GOAL OF THE EXERCISE — In the copy, include every record below exactly as it appears, but no pictures.

*** Begin section ***

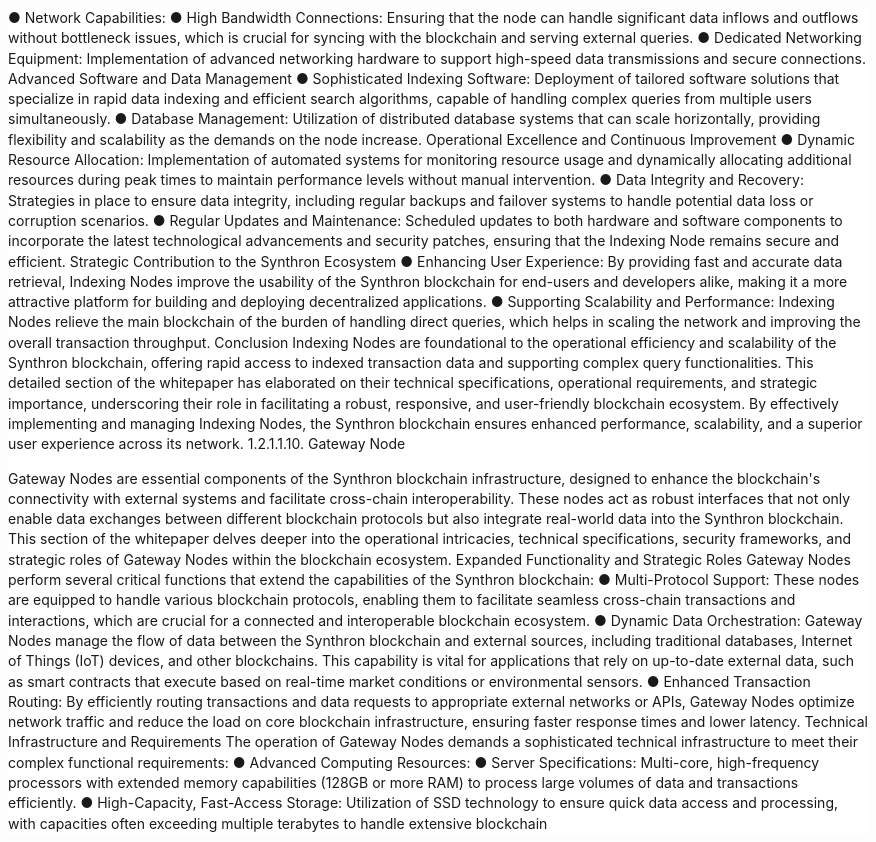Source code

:  ● Network Capabilities:
● High Bandwidth Connections: Ensuring that the node can handle significant data inflows and
outflows without bottleneck issues, which is crucial for syncing with the blockchain and serving
external queries.
● Dedicated Networking Equipment: Implementation of advanced networking hardware to support
high-speed data transmissions and secure connections. Advanced Software and Data Management
● Sophisticated Indexing Software: Deployment of tailored software solutions that specialize in rapid data indexing and efficient search algorithms, capable of handling complex queries from multiple users simultaneously.
● Database Management: Utilization of distributed database systems that can scale horizontally, providing flexibility and scalability as the demands on the node increase.
Operational Excellence and Continuous Improvement
● Dynamic Resource Allocation: Implementation of automated systems for monitoring resource usage and dynamically allocating additional resources during peak times to maintain performance levels without manual intervention.
● Data Integrity and Recovery: Strategies in place to ensure data integrity, including regular backups and failover systems to handle potential data loss or corruption scenarios.
● Regular Updates and Maintenance: Scheduled updates to both hardware and software components to incorporate the latest technological advancements and security patches, ensuring that the Indexing Node remains secure and efficient.
Strategic Contribution to the Synthron Ecosystem
● Enhancing User Experience: By providing fast and accurate data retrieval, Indexing Nodes improve the usability of the Synthron blockchain for end-users and developers alike, making it a more attractive platform for building and deploying decentralized applications.
● Supporting Scalability and Performance: Indexing Nodes relieve the main blockchain of the burden of handling direct queries, which helps in scaling the network and improving the overall transaction throughput.
Conclusion
Indexing Nodes are foundational to the operational efficiency and scalability of the Synthron blockchain, offering rapid access to indexed transaction data and supporting complex query functionalities. This detailed section of the whitepaper has elaborated on their technical specifications, operational requirements, and strategic importance, underscoring their role in facilitating a robust, responsive, and user-friendly blockchain ecosystem. By effectively implementing and managing Indexing Nodes, the Synthron blockchain ensures enhanced performance, scalability, and a superior user experience across its network.
1.2.1.1.10. Gateway Node

 Gateway Nodes are essential components of the Synthron blockchain infrastructure, designed to enhance the blockchain's connectivity with external systems and facilitate cross-chain interoperability. These nodes act as robust interfaces that not only enable data exchanges between different blockchain protocols but also integrate real-world data into the Synthron blockchain. This section of the whitepaper delves deeper into the operational intricacies, technical specifications, security frameworks, and strategic roles of Gateway Nodes within the blockchain ecosystem.
Expanded Functionality and Strategic Roles
Gateway Nodes perform several critical functions that extend the capabilities of the Synthron blockchain:
● Multi-Protocol Support: These nodes are equipped to handle various blockchain protocols, enabling them to facilitate seamless cross-chain transactions and interactions, which are crucial for a connected and interoperable blockchain ecosystem.
● Dynamic Data Orchestration: Gateway Nodes manage the flow of data between the Synthron blockchain and external sources, including traditional databases, Internet of Things (IoT) devices, and other blockchains. This capability is vital for applications that rely on up-to-date external data, such as smart contracts that execute based on real-time market conditions or environmental sensors.
● Enhanced Transaction Routing: By efficiently routing transactions and data requests to appropriate external networks or APIs, Gateway Nodes optimize network traffic and reduce the load on core blockchain infrastructure, ensuring faster response times and lower latency.
Technical Infrastructure and Requirements
The operation of Gateway Nodes demands a sophisticated technical infrastructure to meet their complex functional requirements:
● Advanced Computing Resources:
● Server Specifications: Multi-core, high-frequency processors with extended memory capabilities
(128GB or more RAM) to process large volumes of data and transactions efficiently.
● High-Capacity, Fast-Access Storage: Utilization of SSD technology to ensure quick data access and
processing, with capacities often exceeding multiple terabytes to handle extensive blockchain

*** End section ***

YOUR SOLUTION —
Source code

:  ● Network Capabilities:
● High Bandwidth Connections: Ensuring that the node can handle significant data inflows and
outflows without bottleneck issues, which is crucial for syncing with the blockchain and serving
external queries.
● Dedicated Networking Equipment: Implementation of advanced networking hardware to support
high-speed data transmissions and secure connections. Advanced Software and Data Management
● Sophisticated Indexing Software: Deployment of tailored software solutions that specialize in rapid data indexing and efficient search algorithms, capable of handling complex queries from multiple users simultaneously.
● Database Management: Utilization of distributed database systems that can scale horizontally, providing flexibility and scalability as the demands on the node increase.
Operational Excellence and Continuous Improvement
● Dynamic Resource Allocation: Implementation of automated systems for monitoring resource usage and dynamically allocating additional resources during peak times to maintain performance levels without manual intervention.
● Data Integrity and Recovery: Strategies in place to ensure data integrity, including regular backups and failover systems to handle potential data loss or corruption scenarios.
● Regular Updates and Maintenance: Scheduled updates to both hardware and software components to incorporate the latest technological advancements and security patches, ensuring that the Indexing Node remains secure and efficient.
Strategic Contribution to the Synthron Ecosystem
● Enhancing User Experience: By providing fast and accurate data retrieval, Indexing Nodes improve the usability of the Synthron blockchain for end-users and developers alike, making it a more attractive platform for building and deploying decentralized applications.
● Supporting Scalability and Performance: Indexing Nodes relieve the main blockchain of the burden of handling direct queries, which helps in scaling the network and improving the overall transaction throughput.
Conclusion
Indexing Nodes are foundational to the operational efficiency and scalability of the Synthron blockchain, offering rapid access to indexed transaction data and supporting complex query functionalities. This detailed section of the whitepaper has elaborated on their technical specifications, operational requirements, and strategic importance, underscoring their role in facilitating a robust, responsive, and user-friendly blockchain ecosystem. By effectively implementing and managing Indexing Nodes, the Synthron blockchain ensures enhanced performance, scalability, and a superior user experience across its network.
1.2.1.1.10. Gateway Node

 Gateway Nodes are essential components of the Synthron blockchain infrastructure, designed to enhance the blockchain's connectivity with external systems and facilitate cross-chain interoperability. These nodes act as robust interfaces that not only enable data exchanges between different blockchain protocols but also integrate real-world data into the Synthron blockchain. This section of the whitepaper delves deeper into the operational intricacies, technical specifications, security frameworks, and strategic roles of Gateway Nodes within the blockchain ecosystem.
Expanded Functionality and Strategic Roles
Gateway Nodes perform several critical functions that extend the capabilities of the Synthron blockchain:
● Multi-Protocol Support: These nodes are equipped to handle various blockchain protocols, enabling them to facilitate seamless cross-chain transactions and interactions, which are crucial for a connected and interoperable blockchain ecosystem.
● Dynamic Data Orchestration: Gateway Nodes manage the flow of data between the Synthron blockchain and external sources, including traditional databases, Internet of Things (IoT) devices, and other blockchains. This capability is vital for applications that rely on up-to-date external data, such as smart contracts that execute based on real-time market conditions or environmental sensors.
● Enhanced Transaction Routing: By efficiently routing transactions and data requests to appropriate external networks or APIs, Gateway Nodes optimize network traffic and reduce the load on core blockchain infrastructure, ensuring faster response times and lower latency.
Technical Infrastructure and Requirements
The operation of Gateway Nodes demands a sophisticated technical infrastructure to meet their complex functional requirements:
● Advanced Computing Resources:
● Server Specifications: Multi-core, high-frequency processors with extended memory capabilities
(128GB or more RAM) to process large volumes of data and transactions efficiently.
● High-Capacity, Fast-Access Storage: Utilization of SSD technology to ensure quick data access and
processing, with capacities often exceeding multiple terabytes to handle extensive blockchain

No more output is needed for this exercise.